The good news is that more and more scientists are discovering that the universe had a beginning, and the best explanation for how it began is to posit an eternal, all-powerful intelligence that set the universe in motion. Who could that be? Back to Genesis 1:1, “In the beginning, God….”
__________
(1) “William Lane Craig vs. Peter Atkins (HQ) 2/11.” 1998 Debate. Online video clip. YouTube. Accessed on 24 March 2010.
(2) “William Lane Craig vs. Peter Atkins (HQ) 2/11.” 1998 Debate. Online video clip. YouTube. Accessed on 24 March 2010.
(3) “William Lane Craig vs. Peter Atkins (HQ) 2/11.” 1998 Debate. Online video clip. YouTube. Accessed on 24 March 2010.

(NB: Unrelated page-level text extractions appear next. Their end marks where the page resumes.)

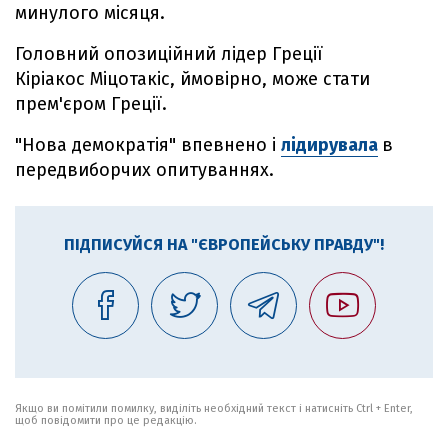
минулого місяця.
Головний опозиційний лідер Греції
Кіріакос Міцотакіс, ймовірно, може стати
прем'єром Греції.
"Нова демократія" впевнено і
лідирувала
в
передвиборчих опитуваннях.
ПІДПИСУЙСЯ НА "ЄВРОПЕЙСЬКУ ПРАВДУ"!
Якщо ви помітили помилку, виділіть необхідний текст і натисніть Ctrl + Enter,
щоб повідомити про це редакцію.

(4) “William Lane Craig vs. Peter Atkins (HQ) 2/11.” 1998 Debate. Online video clip. YouTube. Accessed on 24 March 2010.
(5) “William Lane Craig vs. Peter Atkins (HQ) 2/11.” 1998 Debate. Online video clip. YouTube. Accessed on 24 March 2010.
(6) Sir Frederick Hoyle, “Hoyle on Evolution,” Nature (November 12, 1981); 105.
(7) Stephen Jay Gould, “Evolution’s Erratic Pace,” Natural History (April 1977); 14.
(8) Roger Lewin, “A downward slope to greater diversity,” Science (September, 1974); 1239.
(9) Francis Crick, “In the beginning…” Scientific American (February 1991); 125.
(10) Dr. David Raup, “Conflicts between Darwin and Paleontology,” Field Museum of Natural History Bulletin (January, 1979); 25.
(11) H.S. Lipson, “A Physicist Looks at Evolution,” Physics Bulletin (May 1980); 138.
(12) Expelled: No Intelligence Allowed. 2008 “Ben Stein vs. Richard Dawkins Interview.” Online video clip from the movie Expelled. YouTube. Accessed on 24 March 2010.